• [Text extract]
Tuesday, August 30, 2011

Finding Our Signer

When I presented my family trees to the professionals, they closed in on the Flemings fairly quickly. I am all Irish on my father’s side and mostly Irish on my mother’s side. But there was one family that caught their attention in our Fleming family line: the Lelands. In short order, I would learn:

Almost all Americans named Leland trace their heritage back to Henry Leland who was born in England about 1625. He was a founding father of Sherborn, Massachusetts.
Henry and his wife Margaret (Badcock)had five children.

Henry’s son Ebenezer, born January 2, 1657/8 would be our Fleming ancestor. Other sons were two boys names Hopestill. One died in infancy and his brother was given the same upon his birth two years later. Eleazer was their fourth son and Experience was their only daughter.

Next in line would be Ebenezer’s son with Deborah Brazier, James Leland, who was born September 20, 1687. Deborah and Ebenezer had four children before Deborah died in her thirties. Ebenezer married a second time to Patience Rice having five more children with her. James, working as a farmer and Captain would marry Hannah Learned and their son Moses continues the line toward the Flemings.

• [Prompt]
Summarize the "Finding Our Signer" text in two sentences.

• [Stored rows]
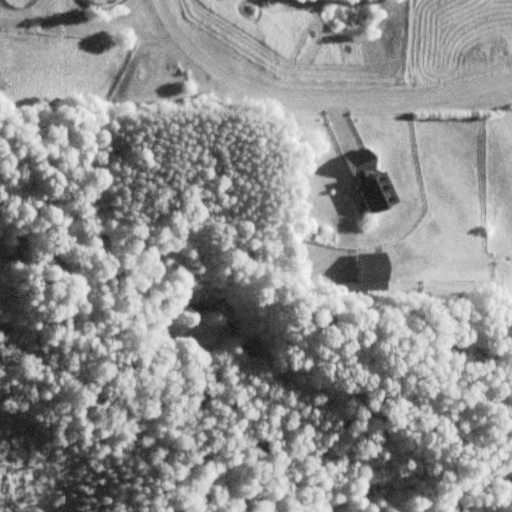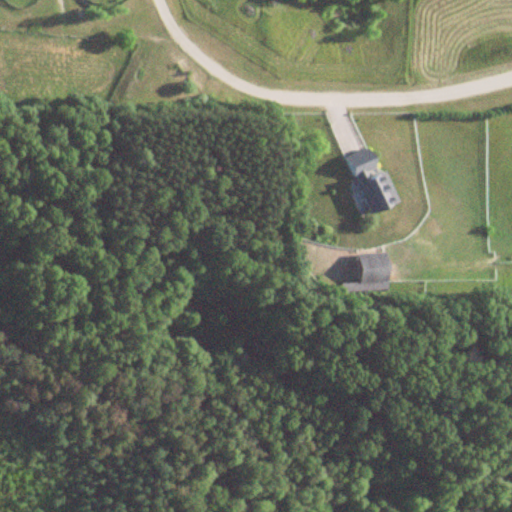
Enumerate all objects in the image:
road: (314, 103)
building: (368, 183)
building: (366, 273)
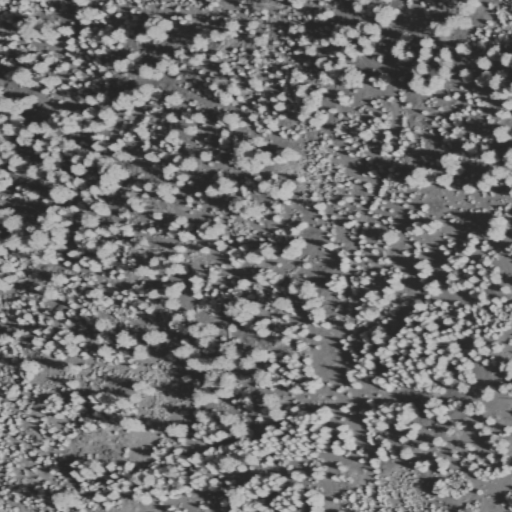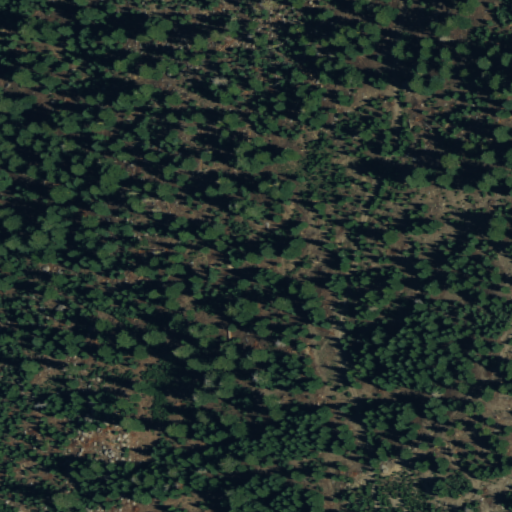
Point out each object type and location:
road: (352, 253)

• [Reply]
While examining the author's family trees, the professionals focused on the Fleming line and noticed the Lelands, a family nearly all American Lelands trace to Henry Leland, who was born in England about 1625 and helped found Sherborn, Massachusetts. The line toward the Flemings runs from Henry's son Ebenezer to Ebenezer's son James, a farmer and Captain who married Hannah Learned, and then to their son Moses.